Ambos concibieron la posibilidad de crear una residencia para artistas en el norte de Tenerife; buscaron el sitio, incluso, y Sartoris, cuya última visita, hace pocos años, antes de morir, fue a Tenerife, llegó a dibujar esos contornos en los que ambos amigos quisieron situar la casa imaginada.

Ayoze propuso que esa idea se restaurara y sirviera como atracción para artistas de todo el mundo que vinieran a la isla a desarrollar sus obras; irradiarían contactos, salvarían a la isla de ese tenue pero persistente olvido de lo cultural que han tenido durante muchos años en el olvido las conexiones del arte isleño con el mundo.
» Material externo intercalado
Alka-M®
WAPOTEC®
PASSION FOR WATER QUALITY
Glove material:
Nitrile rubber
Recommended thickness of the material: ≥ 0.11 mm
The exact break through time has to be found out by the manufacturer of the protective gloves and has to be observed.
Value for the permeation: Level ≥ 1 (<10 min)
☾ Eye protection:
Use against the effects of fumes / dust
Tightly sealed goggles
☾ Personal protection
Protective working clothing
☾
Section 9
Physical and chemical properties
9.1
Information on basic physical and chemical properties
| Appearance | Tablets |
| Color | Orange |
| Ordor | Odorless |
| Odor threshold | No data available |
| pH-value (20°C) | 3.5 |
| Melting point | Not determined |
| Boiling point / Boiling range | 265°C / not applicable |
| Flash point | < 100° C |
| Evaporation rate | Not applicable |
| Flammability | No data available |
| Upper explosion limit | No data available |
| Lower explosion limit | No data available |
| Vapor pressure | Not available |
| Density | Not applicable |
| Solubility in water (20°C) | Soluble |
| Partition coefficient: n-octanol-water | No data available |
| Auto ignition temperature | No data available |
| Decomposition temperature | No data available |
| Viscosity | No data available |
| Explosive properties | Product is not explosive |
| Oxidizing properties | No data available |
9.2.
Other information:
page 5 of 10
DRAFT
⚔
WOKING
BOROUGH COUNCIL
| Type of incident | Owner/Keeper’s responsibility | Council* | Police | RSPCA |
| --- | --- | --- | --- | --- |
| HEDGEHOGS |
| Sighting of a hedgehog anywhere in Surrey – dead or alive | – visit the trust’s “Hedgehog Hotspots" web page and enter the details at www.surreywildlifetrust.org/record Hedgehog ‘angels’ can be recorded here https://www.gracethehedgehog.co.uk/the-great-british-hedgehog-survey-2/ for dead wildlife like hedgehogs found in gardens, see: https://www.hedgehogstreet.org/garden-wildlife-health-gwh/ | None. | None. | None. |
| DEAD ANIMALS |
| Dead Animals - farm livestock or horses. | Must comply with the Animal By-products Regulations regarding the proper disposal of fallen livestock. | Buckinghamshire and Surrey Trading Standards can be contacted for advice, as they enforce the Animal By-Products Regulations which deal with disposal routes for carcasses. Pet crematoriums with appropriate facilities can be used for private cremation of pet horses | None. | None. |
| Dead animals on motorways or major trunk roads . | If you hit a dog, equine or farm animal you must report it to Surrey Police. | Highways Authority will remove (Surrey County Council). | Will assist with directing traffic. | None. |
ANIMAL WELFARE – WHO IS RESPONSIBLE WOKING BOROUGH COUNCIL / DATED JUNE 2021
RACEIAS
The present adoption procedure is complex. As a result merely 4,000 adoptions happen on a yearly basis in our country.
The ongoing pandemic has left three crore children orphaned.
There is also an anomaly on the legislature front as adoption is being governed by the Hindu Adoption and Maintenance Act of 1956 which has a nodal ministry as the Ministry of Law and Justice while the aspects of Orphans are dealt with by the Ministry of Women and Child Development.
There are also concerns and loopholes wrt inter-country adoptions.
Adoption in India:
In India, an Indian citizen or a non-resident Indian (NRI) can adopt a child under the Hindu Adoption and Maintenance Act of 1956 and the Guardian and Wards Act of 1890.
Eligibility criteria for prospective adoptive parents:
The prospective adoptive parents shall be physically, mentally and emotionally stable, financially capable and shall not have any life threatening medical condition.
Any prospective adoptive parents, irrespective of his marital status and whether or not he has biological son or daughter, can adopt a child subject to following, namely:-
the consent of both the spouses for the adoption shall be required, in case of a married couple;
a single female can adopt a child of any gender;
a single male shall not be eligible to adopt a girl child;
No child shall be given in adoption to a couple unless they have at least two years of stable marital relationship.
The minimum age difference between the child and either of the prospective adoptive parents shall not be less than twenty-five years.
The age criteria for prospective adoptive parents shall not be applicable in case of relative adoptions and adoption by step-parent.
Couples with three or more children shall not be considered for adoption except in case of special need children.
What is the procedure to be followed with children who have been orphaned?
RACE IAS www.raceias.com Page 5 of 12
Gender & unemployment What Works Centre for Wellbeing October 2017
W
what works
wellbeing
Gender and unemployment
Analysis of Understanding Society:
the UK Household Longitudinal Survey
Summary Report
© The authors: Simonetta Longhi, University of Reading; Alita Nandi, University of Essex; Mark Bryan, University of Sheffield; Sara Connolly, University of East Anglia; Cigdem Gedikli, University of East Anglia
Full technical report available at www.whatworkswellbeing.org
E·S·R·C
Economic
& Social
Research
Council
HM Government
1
El joven emprendedor hizo su proyecto, se lo premiaron, pero luego nadie se ocupó de esa idea ni nadie pareció entender que si premias algo no es para guardarlo en los cajones del olvido sino para desarrollarlo, para discutirlo, para animar al emprendedor y para animar el futuro de la isla al menos en ese renglón.

Me vino este recuerdo a la cabeza ahora que he hablado con un joven emprendedor canario, empeñado en mejorar la relación de Tenerife con la cultura y el arte. Ahora no viene al caso hacerme eco de su identidad, pues la conversación que tuvimos fue privada, pero me parece que es un hombre que puede hacer mucho con la idea de Ayoze y con tantas ideas que seguro que anidan en las mentes de muchos que quieren que la isla aproveche su historia cultural para hacer mejor el futuro.

De la historia hablamos. En aquel periodo surrealista de la isla, Westerdahl atesoró un extraordinario museo (posible: pero fue imposible) de obras de arte realizadas por quienes colaboraron en Gaceta de Arte, por amistad con él y con sus compañeros de equipo. Donó esa riqueza al Instituto de Estudios Hispánicos del Puerto de la Cruz; pero esa institución tan voluntariosa no consiguió ayuda, hasta hace muy poco, para exponer tal tesoro, que naturalmente fue siendo diezmado por el propio Westerdahl, harto de que su donación estuviera tan desatendida. Hace unos años el emprendimiento de Nicolás Rodríguez Munzenmeier y de Celestino Hernández consiguieron lugar para algunas de esas obras y constituyeron el Museo Westerdahl del que me vanaglorio como portuense.

Desde Los Realejos a Santa Cruz la isla tiene tesoros así, vivos o mortecinos. Imaginemos una línea que vaya del (posible) Museo de Historia en la tierra realejera de Viera y Clavijo al Museo (posible) de Óscar Dominguez en Tacoronte, pasando por el (¿imposible?) Museo del Surrealismo y Otras Artes Modernas del Puerto de la Cruz (¿en el viejo Colegio de los Agustinos, en la Casa de Iriarte?)… Imaginemos todo eso, imaginemos a artistas visitándonos para trabajar, imaginemos las conexiones de las que siempre es capaz el arte… Imaginando, imaginando estuvimos aquel joven tinerfeño y yo bajo la más impresionante tromba de agua (y de truenos) que ha habido en Madrid desde hace años…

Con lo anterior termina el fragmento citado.